The band, a quartet of guitar, keyboard, bass and drums, I thought was going to be too loud, but in fact it wasn’t and I could hear all the vocals. Lighting and sound enhanced the whole experience as did the well thought out and designed scenery.
The story is set in Medieval England and King Richard is away fighting in the Crusades. The rather comedic Sheriff of Nottingham (Jack Barker) and his villainous sister Malevola (Ferne Haxby – what wonderful facial expressions!) hatch a plan to ‘lose’ the Babes in the woods, but of course Robin Hood (Jen Armstrong) and her, sorry – his merry men are there to thwart their plans, with a bit of help from the Forest Spirit (Kerry Chesher). Who is the mysterious stranger keeping an eye on things? Why it’s none other than King Richard (Jason Down) come back to claim his rightful place. The Babes are saved, Robin marries Maid Marion, Dame Trott gets her man (The Sheriff) and all the baddies are put where they belong. What other possible ending could there be to the story?

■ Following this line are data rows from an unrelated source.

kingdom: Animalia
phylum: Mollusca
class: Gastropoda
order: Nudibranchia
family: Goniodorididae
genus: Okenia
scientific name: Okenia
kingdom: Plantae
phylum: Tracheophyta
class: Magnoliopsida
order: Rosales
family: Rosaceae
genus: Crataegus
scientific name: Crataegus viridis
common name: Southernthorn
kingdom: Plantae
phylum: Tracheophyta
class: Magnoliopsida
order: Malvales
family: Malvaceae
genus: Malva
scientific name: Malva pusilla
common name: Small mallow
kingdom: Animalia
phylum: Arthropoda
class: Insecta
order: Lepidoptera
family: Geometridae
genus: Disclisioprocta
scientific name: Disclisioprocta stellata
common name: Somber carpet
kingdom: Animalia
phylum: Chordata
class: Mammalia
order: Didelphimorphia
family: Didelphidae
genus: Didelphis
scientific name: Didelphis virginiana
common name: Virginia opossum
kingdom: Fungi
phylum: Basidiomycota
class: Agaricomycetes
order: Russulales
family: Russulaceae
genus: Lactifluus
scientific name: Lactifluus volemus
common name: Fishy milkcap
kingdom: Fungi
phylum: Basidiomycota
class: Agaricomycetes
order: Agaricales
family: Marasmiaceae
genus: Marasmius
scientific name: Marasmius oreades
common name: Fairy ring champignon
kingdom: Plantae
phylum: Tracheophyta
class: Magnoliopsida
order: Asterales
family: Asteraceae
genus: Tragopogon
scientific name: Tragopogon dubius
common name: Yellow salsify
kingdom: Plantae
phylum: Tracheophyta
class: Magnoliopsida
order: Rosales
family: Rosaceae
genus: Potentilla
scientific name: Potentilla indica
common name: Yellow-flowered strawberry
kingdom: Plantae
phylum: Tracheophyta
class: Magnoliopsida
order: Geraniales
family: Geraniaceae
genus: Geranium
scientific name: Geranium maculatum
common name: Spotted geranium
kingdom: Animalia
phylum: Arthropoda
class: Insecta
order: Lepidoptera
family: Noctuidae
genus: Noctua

All of the cast played their parts as individuals, to make this show gel. The production relies on panto traditions and talent.The script is funny and entertaining for the kids with enough topical jokes to keep the adults amused.
Two of my grandsons came with me this year and the 8yr old was joining in with the “It’s behind you” at the top of his voice. I asked the 11yr old what he thought was the best bit, his reply “I got two chocolate coins!” Typical! We all had a lovely afternoon’s entertainment, thank you and well done.